For many menstruating women struggling with IBS, symptoms get worse at certain times of their cycle. Some women may not even recognise these patterns unless they have spent time tracking their symptoms alongside their cycle.
As if we didn’t have enough to deal with, GI symptoms on top of the ups and downs that come with fluctuating hormones throughout the month can be incredibly frustrating for any menstruating woman.
This blog will cover the reasons hormones can increase IBS symptoms, and provide some tips for identifying these patterns and what you can do to reduce symptoms if you struggle with this.
How Menstrual Cycles Impact Gut Health
Bloating, abdominal discomfort and changes to bowel motions just before your period is due, and during your period is common and to some extent, normal.
For those with IBS, these symptoms can be greatly exacerbated for longer periods of time than for those who don’t struggle with IBS. Typically, symptoms will be worse from mid cycle/when ovulation occurs, to the end of your period, and sex hormone fluctuations play a big role in this.
Estrogen is usually at its peak just before ovulation, while progesterone is at its peak during the luteal phase — the phase between ovulation and the onset of menstruation. But these hormones drop to the lowest levels just before the period begins.
Both estrogen and progesterone control smooth muscle contractions in the intestines, affecting how quickly food travels in the gastrointestinal (GI) tract. During menstruation, some women tend to have abdominal pain, and some have diarrhea. Many of these GI-related disturbances are linked to the actions of female sex hormones.
Beyond pain and loose bowel motions, Increased constipation during the luteal phase is a common annoyance, especially for those who already deal with IBS or other gut issues.
Progesterone is the main driver for this. After ovulation progesterone is at its highest, and it causes muscles in your digestive tract to relax which reduces bowel motility, leading to constipation. Constipation will then increase bloating, which is not ideal as bloating and water retention during the week leading up to your period is already very common.
Additionally, every month before your period, your body releases natural chemicals known as prostaglandins, which play an essential role during your cycle. They trigger the muscles in your uterus to contract, making it easier to shed the uterine lining. The bad news is that these prostaglandins can have the same effect on your bowels and can increase abdominal pain. The result? More frequent poops and cramping.
Finally, hormonal shifts can also affect the diversity of bacteria in your gut and the health and function of your intestinal barrier—both associated with IBS.
In a nutshell, the hormones associated with your period interact with your gut to cause a variety of symptoms. With IBS, the symptoms can be significantly worse.

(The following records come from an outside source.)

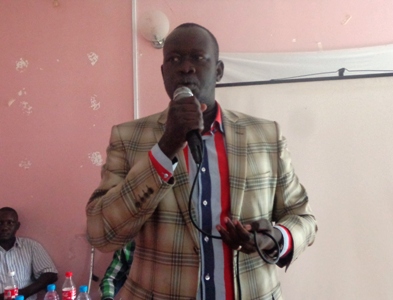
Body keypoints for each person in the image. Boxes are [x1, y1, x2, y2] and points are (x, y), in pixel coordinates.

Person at [86, 23, 317, 300]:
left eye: (198, 57)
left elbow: (303, 218)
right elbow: (101, 234)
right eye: (173, 59)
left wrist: (277, 238)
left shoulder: (266, 135)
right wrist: (165, 148)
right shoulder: (128, 137)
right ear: (163, 74)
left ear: (218, 70)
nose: (185, 67)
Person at [0, 207, 58, 300]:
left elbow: (50, 274)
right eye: (0, 223)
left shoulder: (31, 246)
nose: (4, 227)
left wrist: (23, 293)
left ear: (17, 226)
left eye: (10, 223)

How to Track These Patterns
Tracking symptoms alongside your menstrual cycle can be helpful, especially because IBS symptoms can often appear to be so random, and most people tend to focus on food being the main trigger for a flare-up. Being unaware of these patterns can leave you feeling confused, especially when you may have weeks of minimal symptoms and then all of a sudden you find yourself in a flare up, wondering what you did to cause it.
Spotting these patterns is simple but it does take a bit of time to collect the data over a couple of months. But the end result can mean a greater understanding around what is driving your symptoms and help you to identify when it is more important to follow practices that can help to reduce them.
The best approach to tracking cyclical IBS symptoms is to use a period tracking app or simply record symptoms in a journal alongside your menstrual cycle. It is important to track beyond your period, and consider the other phases of your cycle as hormones continue to fluctuate throughout the month.
The four phases of the menstrual cycle are:
Menstruation - commonly known as your period. Increased diarrhea and abdominal pain is most common during your period.
The follicular phase - starts on the first day of your period and lasts for 13 to 14 days, ending in ovulation.
Ovulation - about two weeks before your next period, and can last from 16 to 32 hours.
The luteal phase - Starts after ovulation and ends when your period begins.
The luteal phase is the most common time to experience increased IBS symptoms, particularly constipation, discomfort and bloating.
Tips for reducing cyclical related IBS symptoms
Consider using osmotic supplements for increased constipation, like magnesium citrate and vitamin C, which help to soften stools and make it easier to pass.
Keep on top of fiber intake, aiming for 25-30g per day. Focus on fibers that are less likely to drive bloating: berries, flax seeds, hemp seeds, quinoa, brown rice, edamame beans and leafy greens.
Increasing daily movement, aiming for at least 30 minutes of walking everyday.
Ensure you’re getting 7-8 hours of sleep every night.
Keep water intake high, aiming for a minimum of 2L daily.
Consider reducing high FODMAP foods during the luteal phase.
Reduce processed sugars in diet as they can increase pain and discomfort.
Consider getting hormone testing to identify any abnormal fluctuations between estrogen and progesterone that can make symptoms worse.
Look into root causes that may be driving your IBS like SIBO, nervous system dysfunction and dysbiosis.